En ese momento, Brayan apareció detrás de mí, se acercó y rodeó mi cintura con su brazo con una posesión que me hizo sentir sucio y atrapado. Miró a Esteban con una sonrisa triunfante y dijo en voz alta para que todos los que estaban cerca escucharan:
—Ya es tarde, Esteban. Fabricio ya decidió. Ahora está conmigo. Somos novios.
El silencio cayó sobre el patio como una losa pesada. Las miradas de todos se clavaron en nosotros. Esteban me miraba, buscando en mis ojos una señal, una mentira, cualquier cosa que le dijera que no era verdad. Pero yo solo podía mirar al suelo, porque si le miraba a los ojos, me rompería en llanto y lo echaría todo a perder.
—¿Es cierto lo que dices? —preguntó Esteban, y su voz se quebraba de dolor—. ¿Después de todo lo que hablamos, de todo lo que sentimos, lo cambias así de la nada?
—Sí —respondí en un susurro que sonó más fuerte que un grito—. Es cierto. Déjame en paz. No vuelvas a buscarme nunca más.
Esteban se quedó ahí unos segundos más, viendo cómo Brayan me apretaba contra su cuerpo, viendo mis lágrimas que yo intentaba ocultar. Luego, con una expresión de profunda desolación, dio media vuelta y se alejó caminando despacio, como si le costara mantener la postura. Sentí que cada paso que daba era un pedazo de mi alma que se iba con él.

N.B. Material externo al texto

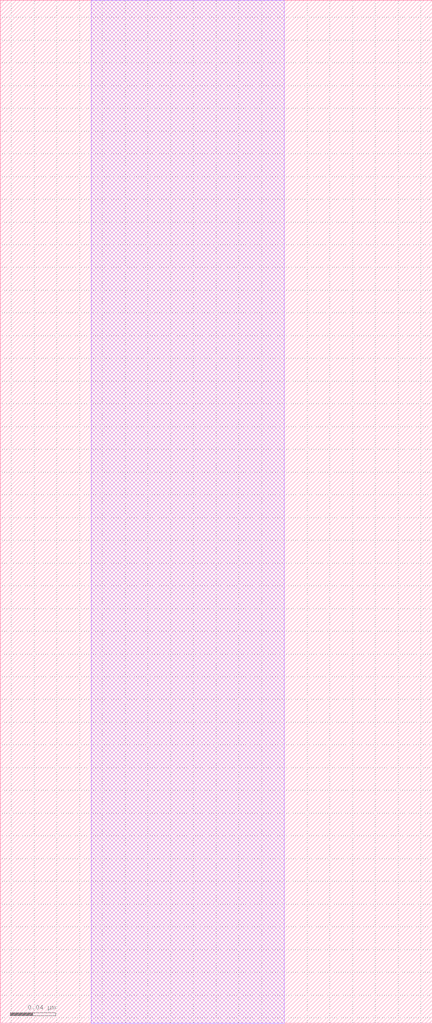
<source format=lef>
# Copyright 2020 The SkyWater PDK Authors
#
# Licensed under the Apache License, Version 2.0 (the "License");
# you may not use this file except in compliance with the License.
# You may obtain a copy of the License at
#
#     https://www.apache.org/licenses/LICENSE-2.0
#
# Unless required by applicable law or agreed to in writing, software
# distributed under the License is distributed on an "AS IS" BASIS,
# WITHOUT WARRANTIES OR CONDITIONS OF ANY KIND, either express or implied.
# See the License for the specific language governing permissions and
# limitations under the License.
#
# SPDX-License-Identifier: Apache-2.0

VERSION 5.7 ;
  NOWIREEXTENSIONATPIN ON ;
  DIVIDERCHAR "/" ;
  BUSBITCHARS "[]" ;
MACRO sky130_fd_bd_sram__sram_dp_blkinv_plic1
  CLASS BLOCK ;
  FOREIGN sky130_fd_bd_sram__sram_dp_blkinv_plic1 ;
  ORIGIN -0.010000 -0.075000 ;
  SIZE  0.380000 BY  0.900000 ;
  OBS
    LAYER li1 ;
      RECT 0.090000 0.075000 0.260000 0.975000 ;
  END
END sky130_fd_bd_sram__sram_dp_blkinv_plic1
END LIBRARY

</source>
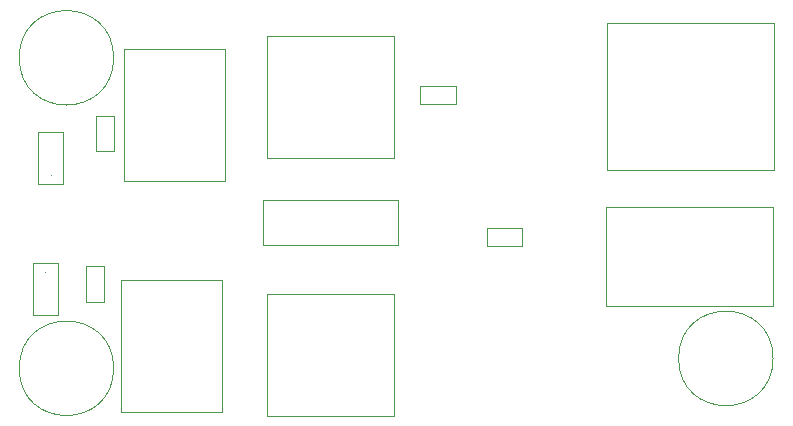
<source format=gbr>
%TF.GenerationSoftware,KiCad,Pcbnew,(6.0.2)*%
%TF.CreationDate,2022-03-05T20:41:57-07:00*%
%TF.ProjectId,H0001-Solenoid-Driver,48303030-312d-4536-9f6c-656e6f69642d,rev?*%
%TF.SameCoordinates,Original*%
%TF.FileFunction,Other,User*%
%FSLAX46Y46*%
G04 Gerber Fmt 4.6, Leading zero omitted, Abs format (unit mm)*
G04 Created by KiCad (PCBNEW (6.0.2)) date 2022-03-05 20:41:57*
%MOMM*%
%LPD*%
G01*
G04 APERTURE LIST*
%ADD10C,0.050000*%
G04 APERTURE END LIST*
D10*
%TO.C,RV2*%
X112331500Y-87862400D02*
X120840500Y-87862400D01*
X112331500Y-99081600D02*
X112331500Y-87862400D01*
X120840500Y-87862400D02*
X120840500Y-99081600D01*
X120840500Y-99081600D02*
X112331500Y-99081600D01*
%TO.C,R1*%
X137654000Y-71503000D02*
X140674000Y-71503000D01*
X140674000Y-71503000D02*
X140674000Y-73023000D01*
X137654000Y-73023000D02*
X137654000Y-71503000D01*
X140674000Y-73023000D02*
X137654000Y-73023000D01*
%TO.C,P1*%
X153414700Y-90130100D02*
X153414700Y-81710100D01*
X167539700Y-81710100D02*
X167539700Y-90130100D01*
X167539700Y-90130100D02*
X153414700Y-90130100D01*
X153414700Y-81710100D02*
X167539700Y-81710100D01*
%TO.C,C1*%
X107429200Y-79781201D02*
X105321200Y-79781201D01*
X105321200Y-75361999D02*
X107429200Y-75361999D01*
X107429200Y-75361999D02*
X107429200Y-79781201D01*
X105321200Y-79781201D02*
X105321200Y-75361999D01*
X106375200Y-78972401D02*
G75*
G03*
X106375200Y-78972401I0J0D01*
G01*
%TO.C,H3*%
X111696000Y-69088000D02*
G75*
G03*
X111696000Y-69088000I-4000000J0D01*
G01*
%TO.C,K2*%
X124698000Y-89094000D02*
X135398000Y-89094000D01*
X135398000Y-99374000D02*
X124698000Y-99374000D01*
X135398000Y-89094000D02*
X135398000Y-99374000D01*
X124698000Y-99374000D02*
X124698000Y-89094000D01*
%TO.C,K1*%
X135398000Y-67250000D02*
X135398000Y-77530000D01*
X135398000Y-77530000D02*
X124698000Y-77530000D01*
X124698000Y-77530000D02*
X124698000Y-67250000D01*
X124698000Y-67250000D02*
X135398000Y-67250000D01*
%TO.C,RV1*%
X121094500Y-79523600D02*
X112585500Y-79523600D01*
X112585500Y-68304400D02*
X121094500Y-68304400D01*
X112585500Y-79523600D02*
X112585500Y-68304400D01*
X121094500Y-68304400D02*
X121094500Y-79523600D01*
%TO.C,P2*%
X167590500Y-78546500D02*
X153465500Y-78546500D01*
X153465500Y-66166500D02*
X167590500Y-66166500D01*
X167590500Y-66166500D02*
X167590500Y-78546500D01*
X153465500Y-78546500D02*
X153465500Y-66166500D01*
%TO.C,F1*%
X135728000Y-81138000D02*
X124368000Y-81138000D01*
X135728000Y-84978000D02*
X124368000Y-84978000D01*
X124368000Y-81138000D02*
X124368000Y-84978000D01*
X135728000Y-81138000D02*
X135728000Y-84978000D01*
%TO.C,R3*%
X146290000Y-83517200D02*
X146290000Y-85037200D01*
X143270000Y-85037200D02*
X143270000Y-83517200D01*
X146290000Y-85037200D02*
X143270000Y-85037200D01*
X143270000Y-83517200D02*
X146290000Y-83517200D01*
%TO.C,R4*%
X110869000Y-89775000D02*
X109349000Y-89775000D01*
X109349000Y-86755000D02*
X110869000Y-86755000D01*
X109349000Y-89775000D02*
X109349000Y-86755000D01*
X110869000Y-86755000D02*
X110869000Y-89775000D01*
%TO.C,C2*%
X106972000Y-90855601D02*
X104864000Y-90855601D01*
X104864000Y-86436399D02*
X106972000Y-86436399D01*
X106972000Y-86436399D02*
X106972000Y-90855601D01*
X104864000Y-90855601D02*
X104864000Y-86436399D01*
X105918000Y-87245199D02*
G75*
G03*
X105918000Y-87245199I0J0D01*
G01*
%TO.C,H1*%
X167525200Y-94538800D02*
G75*
G03*
X167525200Y-94538800I-4000000J0D01*
G01*
%TO.C,R2*%
X110238000Y-73978800D02*
X111758000Y-73978800D01*
X111758000Y-76998800D02*
X110238000Y-76998800D01*
X110238000Y-76998800D02*
X110238000Y-73978800D01*
X111758000Y-73978800D02*
X111758000Y-76998800D01*
%TO.C,H2*%
X111696000Y-95377000D02*
G75*
G03*
X111696000Y-95377000I-4000000J0D01*
G01*
%TD*%
M02*

</source>
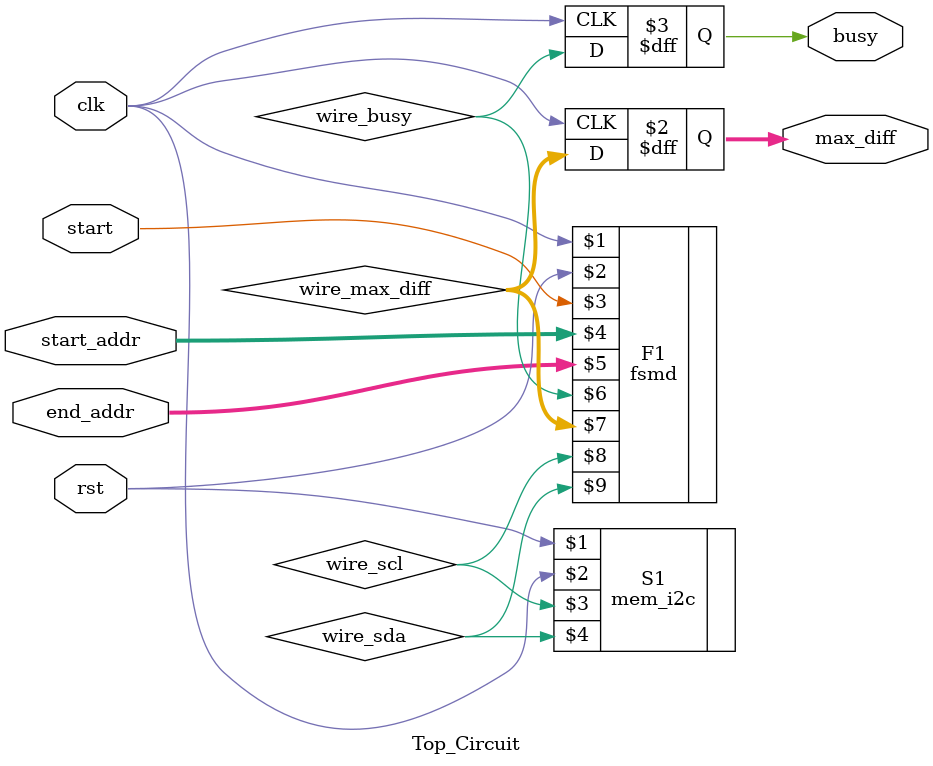
<source format=v>
module Top_Circuit(clk, rst, start, start_addr, end_addr, max_diff, busy);

input clk, rst, start;
input [7:0] start_addr, end_addr;
output reg [7:0] max_diff;
output reg busy;

wire [7:0] wire_max_diff;
wire wire_busy;
wire wire_scl, wire_sda;

	fsmd F1(clk, rst, start, start_addr, end_addr, wire_busy, wire_max_diff, wire_scl, wire_sda);
	mem_i2c S1(rst, clk, wire_scl, wire_sda);

	always @(posedge clk)
	begin
		max_diff <= wire_max_diff;
		busy <= wire_busy;
	end
endmodule


</source>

Cuando ya no lo vimos, Brayan me acercó más a él y me susurró al oído con satisfacción:
—Bien hecho. Así me gusta. Ahora nadie duda de nada. Y recuerda: si en algún momento intentas volver con él o contar la verdad, lo que te prometí se cumplirá. Tú me perteneces ahora, Fabricio. En cuerpo, en mente y en vida.
La noche en la oscuridad
Ahora estoy aquí, encerrado en mi cuarto, mirando el techo con los ojos secos de tanto llorar. Siento que me he vendido a mí mismo, que he traicionado al único amor que conocía, y que estoy atrapado en una jaula de mi propia mano. Cada vez que toco el tarro en mi bolsillo, me doy cuenta de que esto recién empieza: las dosis seguirán, las mentiras se multiplicarán, y Brayan no dejará de exigir más y más.
¿Cómo seguir fingiendo que amo a quien me destruye? ¿Cómo mirar a Esteban a los ojos cuando sé que lo estoy lastimando solo para proteger a los míos? ¿Hasta cuándo tendré que seguir esta farsa que me está matando por dentro?
Mi Día termina con un peso que no se puede quitar. Ya no soy libre, ni de mis actos ni de mis sentimientos. Me convertí en una marioneta en sus manos, y lo peor de todo es que yo mismo firmé mi condena.
Y en el fondo, solo me queda esperar que algún día todo esto se rompa… aunque para entonces ya no quede nada de mí.